Enchupppp .... enchuppp dimulai ihik.

🌊🌊🌊

"Safira, matamu bengkak. Kamu habis menangis ya?" tanya Mia.

"Kamu putus dengan Ombak?" tanya Gita menyusul.

Safira menatap teman sekelasnya lalu mendesah. Andai dua gadis itu tahu apa yang terjadi dua minggu lalu, mungkin mereka akan pingsan.

Dia menerima surat lagi hari ini, dari Ombak. Sejak mereka masuk sekolah kembali, Ombak rutin mengirimkannya surat yang ditemukan Safira di kolong mejanya.

Pagi ini, surat Ombak yang ke 14 membuat Safira menangis hampir setengah jam di kamar mandi sekolah.

Kamu boleh membenciku, tapi jangan mengabaikanku. Hukuman itu terlalu berat. Aku tak bisa menanggungnya lebih lama dari ini. Kumohon, kasihanilah aku. Rasanya hampir mati setiap kamu memalingkan wajah dariku. Hatiku sakit bukan main. Kumohon, tolong aku.

Namun, bagaimana caranya? Apa yang harus Safira lakukan agar bisa seperti semula. Safira sudah memaafkan Ombak, bagaimnapun hal itu terjadi karena dirinyalah yang menghampiri lelaki itu. Setelah mengabaikan Ombak  dengan kejam dan tanpa penjelasan,  Safira yang bebal malah datang dan mendesak Ombak. 

Jadi Ombak tak sepenuhnya salah. Safira menjadi alasan dan pemicu ledakan lelaki itu.

Kini Ombak menderita dan Safira memahaminya. Karena wanita itu pun merasakannya. Mereka memang telah menikah, tapi dunia seolah bekerja sama untuk memisahkan keduanya.

Safira tak bisa berdekatan dengan Ombak lagi. Terlalu banyak mata yang melihat dan bisa melapor pada para orang tua.

Kakeknya belum mau bicara dengan Safira hingga sekarang. Akan tetapi yang jelas, kakeknya tak ingin Safira berdekatan dengan Ombak lagi.

Kemarahan kakeknya kali ini tidak main-main. Meski keperawan Safira tak sampai terenggut, tapi bagi kakeknya Safira telah ternoda.

Nung Astiti menyampaikan pada Safira bahwa kemarahan kakeknya bukan hanya terutuju pada Safira, tapi pada diri sendiri. Apuk Mardi merasa telah gagal menjaga cucunya.

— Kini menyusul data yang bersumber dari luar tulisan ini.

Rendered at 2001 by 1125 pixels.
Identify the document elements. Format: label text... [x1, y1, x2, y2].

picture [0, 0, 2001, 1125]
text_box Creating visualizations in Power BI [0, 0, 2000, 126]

"Safira ada apa? Kamu kalau diajak bicara sering tidak menjawab. Kamu ada masalah apa? Ayo cerita pada kita."

Safira menggeleng. Masalahnya tak akan mampu dipecahkan oleh dua anak gadis yang baru saja menceritakan kisah manis tentang pacar-pacar mereka.

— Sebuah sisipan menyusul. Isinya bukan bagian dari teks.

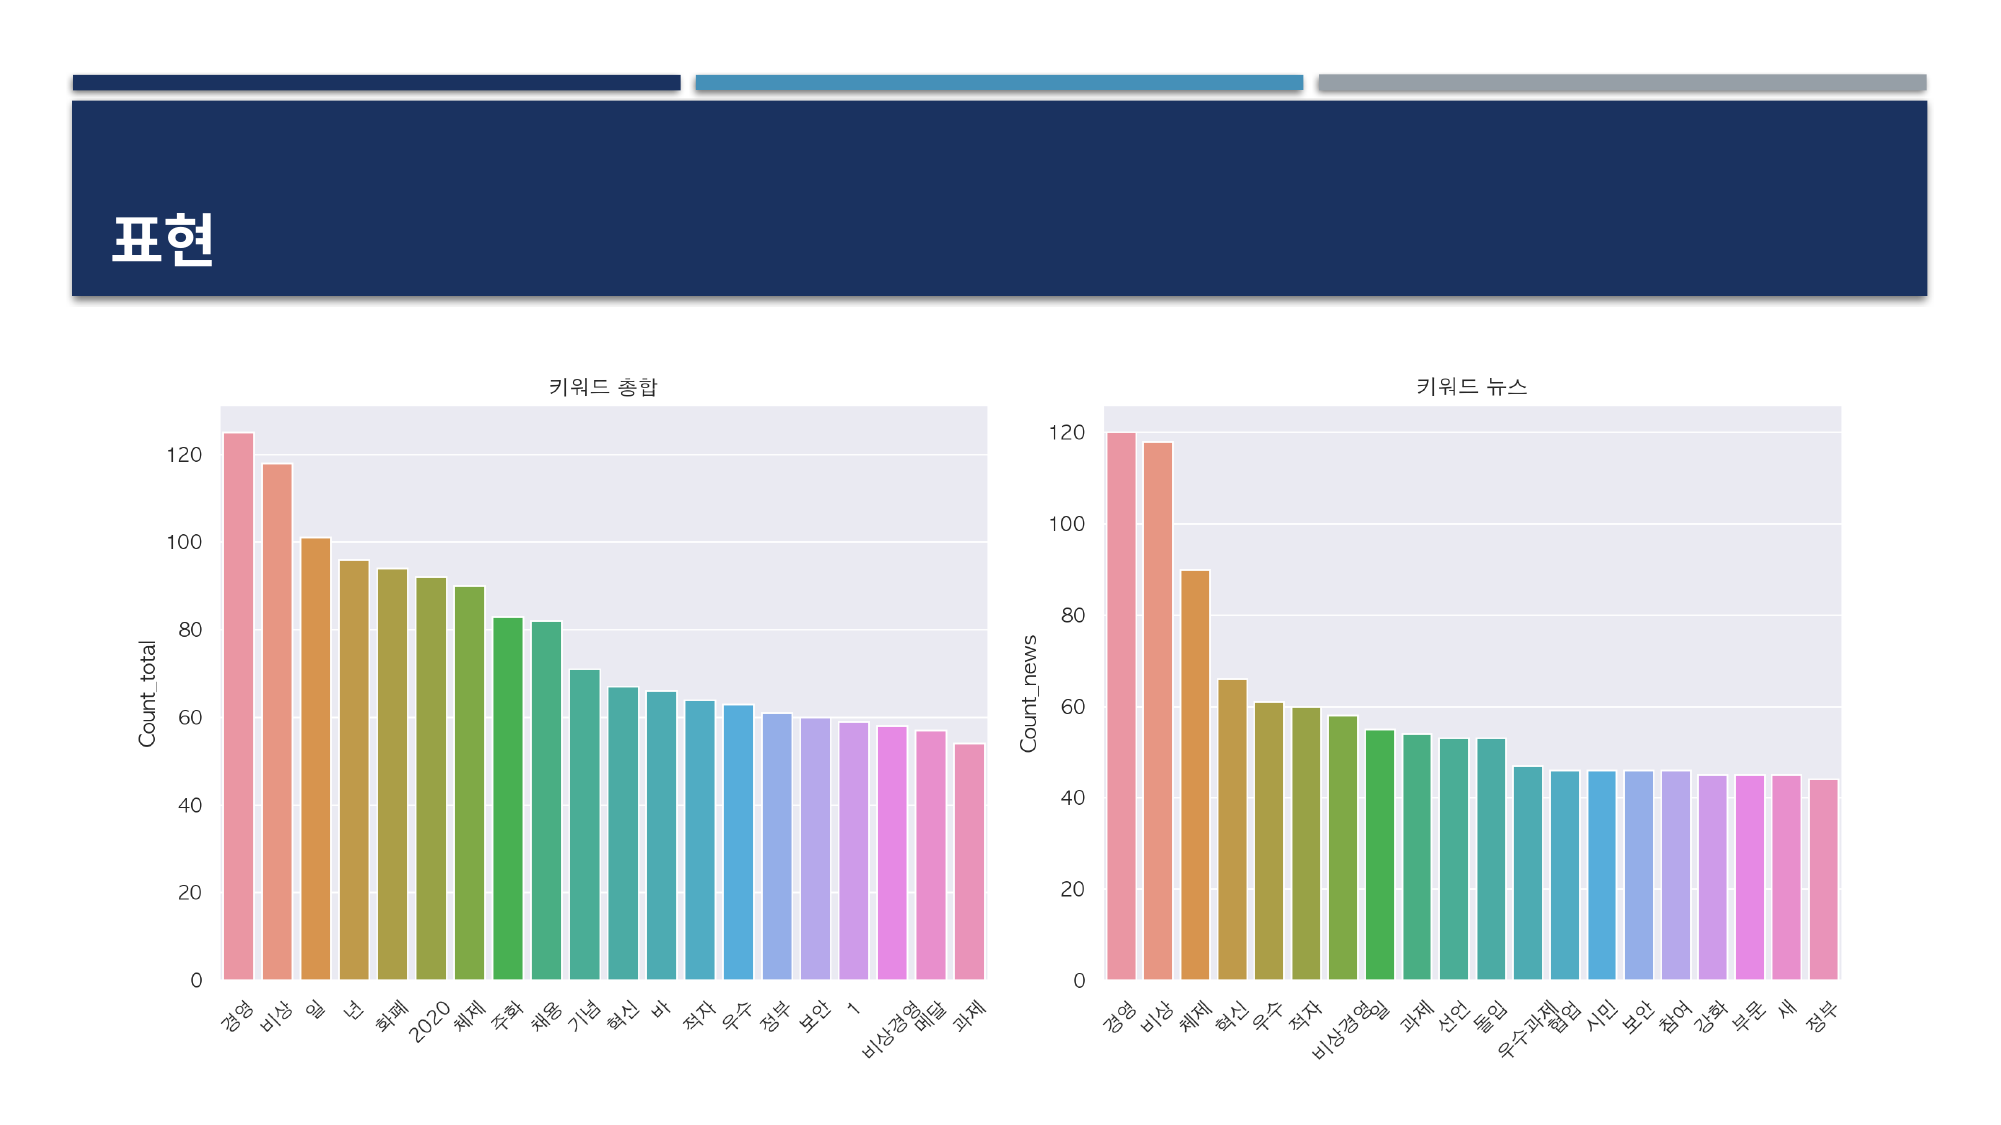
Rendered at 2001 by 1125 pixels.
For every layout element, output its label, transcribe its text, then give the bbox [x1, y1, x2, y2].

"Aku hanya lelah," jawab Safira singkat. Ia kemudian meninggalkan kantin menunu kelas, mengabaikan teman-temannya yang menatap kebingungan.

*****

Safira berdecak. Dia melupakan jaketnya. Musim hujan sudah datang dan udara dingin menerpa liar. Safira terpaksa kembali ke kelas, padahal anak-anak lain sudah pulang.

"Kami tunggu kamu di sini atau mau ditemani?" tanya Gita padanya.

"Tidak usah kalian duluan saja."

"Terus nanti kamu pulang bersama siapa?"

"Nanti aku akan menyusul kalian. Pulanglah dulu."

"Baiklah kalau begitu."

Safira berjalan menuju kelasnya dengan pikiran melayang.

Ini minggu ketiga Safira menjadi istri Ombak. Dan selama itu, mereka tak pernah berbicara. Safira masih dalam  aksi menghindarnya, dan Ombak dalam upaya meluluhkannya.